India may benefit in the short term from a renewed US push to ease restrictions on artificial intelligence exports, but the shift could deepen its long-term reliance on American chipmakers and AI technology providers, analysts say.
Quick gains, lasting dependencies
The Trump administration released its AI Action Plan on July 23, 2025, following Executive Order 14179 issued in January 2025. The order directed officials to draft a strategy to strengthen US leadership in artificial intelligence and reduce regulatory barriers.
"In the short-term three to five-year period, Trump's AI Action Plan supports the AI infrastructure and AI-for-everyone growth across Asia, including India, with easy access supported by deregulation," said Dr. Danish Faruqui, CEO of Fab Economics, a US-based boutique semiconductor fab/OSAT greenfield projects advisory and datacenter investment advisory firm.
However, he warned that India and other Asian nations could return to pre-2020 levels of reliance on US-based companies for critical AI infrastructure.
"In the longer term 7 to 10 years effect, it dampens the urgency for developing domestic solutions for AI chip design, architectures, semiconductors, connectivity solutions, LLM and other components across the AI value chain, as all Asian nations like in the pre-2020 era would now after five years again be reliant on US headquartered AI players for AI infrastructure needs that serve as AI led growth vision for every nation," he said.
US chip exports set to resume
The AI Action Plan marks a reversal in US policy, lifting restrictions on AI semiconductor exports that were imposed through executive orders during the Biden administration.
"Key US-headquartered players like AI hardware companies Nvidia, AMD, Intel, Micron, and Seagate are now cleared to ship to Asian countries the previously sanctioned products, such as AI chip products across compute, networking, memory, and storage components of datacenter infrastructure, including Nvidia H20, AMD MI 308, Intel Gaudi, and Micron's HBM3E," Faruqui said.
According to Fab Economics' proprietary modeling, this change could drive major growth in AI datacenter infrastructure across the region.
"The Asian datacenter business growth from 2025 to 2029 holds potential for over US$1.2 trillion of AI chip consumption across compute, networking, memory, and storage, driven by over 30 GW of AI infrastructure projects, including announced, ground-breaking, and speculative projects based on policy announcements.
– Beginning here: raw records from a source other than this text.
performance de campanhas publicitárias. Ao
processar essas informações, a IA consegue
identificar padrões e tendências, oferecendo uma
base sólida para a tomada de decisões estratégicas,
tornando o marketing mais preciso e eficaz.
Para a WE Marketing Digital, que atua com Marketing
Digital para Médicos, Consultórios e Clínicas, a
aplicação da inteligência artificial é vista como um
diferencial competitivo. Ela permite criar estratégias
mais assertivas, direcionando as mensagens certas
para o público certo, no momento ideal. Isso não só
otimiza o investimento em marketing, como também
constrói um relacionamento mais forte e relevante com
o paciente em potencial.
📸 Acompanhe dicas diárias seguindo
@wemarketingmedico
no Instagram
This growth is mostly captured by US-headquartered AI players, culminating in over US$345 billion in cumulative annual revenue growth for US players," he said.
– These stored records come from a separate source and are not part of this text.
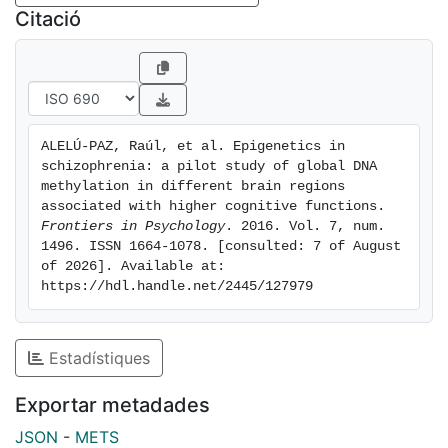
highlighting the need to adequately study brain
Citació
samples to obtain reliable data concerning the
epigenetics of schizophrenia.
ALELÚ-PAZ, Raúl, et al. Epigenetics in 
schizophrenia: a pilot study of global DNA 
methylation in different brain regions 
associated with higher cognitive functions. 
Frontiers in Psychology
. 2016. Vol. 7, num. 
1496. ISSN 1664-1078. [consulted: 7 of August 
of 2026]. Available at: 
https://hdl.handle.net/2445/127979
Estadístiques
Exportar metadades
JSON
-
METS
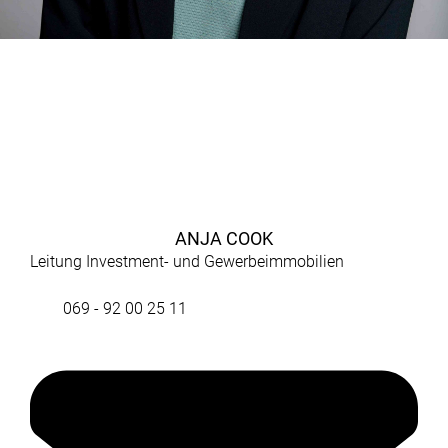
ANJA COOK
Leitung Investment- und Gewerbeimmobilien
069 - 92 00 25 11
India's trillion-dollar crossroads
India has laid out a US$10 trillion economic vision centered around AI-led growth. But that goal depends heavily on scaling up AI infrastructure, most of which still relies on imports from US firms.
"India's US$10 trillion economic vision is predicated on AI-led growth, which in turn relies on domestic AI hardware infrastructure scale-up to drive AI use cases across public, enterprise, and individual levels," Faruqui said. "AI hardware infrastructure supply currently needs to be imported in India, which is mostly produced by US-headquartered AI value chain players across compute, networking, memory, connectivity, and storage datacenter infrastructure components like Nvidia, AMD, Intel, Micron, and Seagate."
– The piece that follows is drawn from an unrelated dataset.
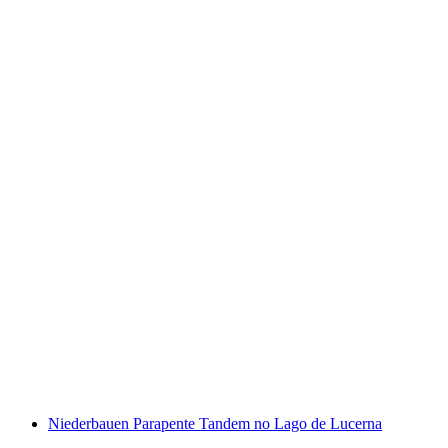
Voo de parapente tandem em Engelberg
por pessoa
a partir de €223
Niederbauen Parapente Tandem no Lago de Lucerna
To avoid over-reliance, Fab Economics advises India to rethink its AI infrastructure investment policy and simultaneously pursue domestic capability building.
"Specifically for India, this is a seize-it-all moment, as it competes for AI infrastructure, domestic and FDI-based projects with other Asian countries," he said.
"India must recalibrate and develop an AI datacenter investment policy amidst recent changes, one that is attractive globally and meets all success factors required for AI infrastructure site selection and setup," Faruqui added.
"In parallel, India must focus on aggressive development of domestic AI hardware and software stack components by garnering support from both US and non-US partners, though treading carefully to balance geopolitical guardrails on AI technology to ensure sustained access."
The balancing act ahead
India's AI strategy now stands at a pivotal juncture. While deregulation under Trump's AI Action Plan opens the door to faster infrastructure growth through access to high-performance US chips, it also risks reinforcing external dependencies that could limit the country's ability to shape its own AI future.
The influx of foreign technology, though beneficial in the short term, may reduce the urgency for investing in homegrown semiconductor and AI stack development.
To mitigate this, policymakers must pursue a dual-track approach that involves welcoming foreign investment while also advancing domestic capabilities at speed. By recalibrating its AI datacenter policies and fostering partnerships with both US and non-US players, India can position itself as a competitive and self-reliant hub for AI innovation without compromising long-term resilience.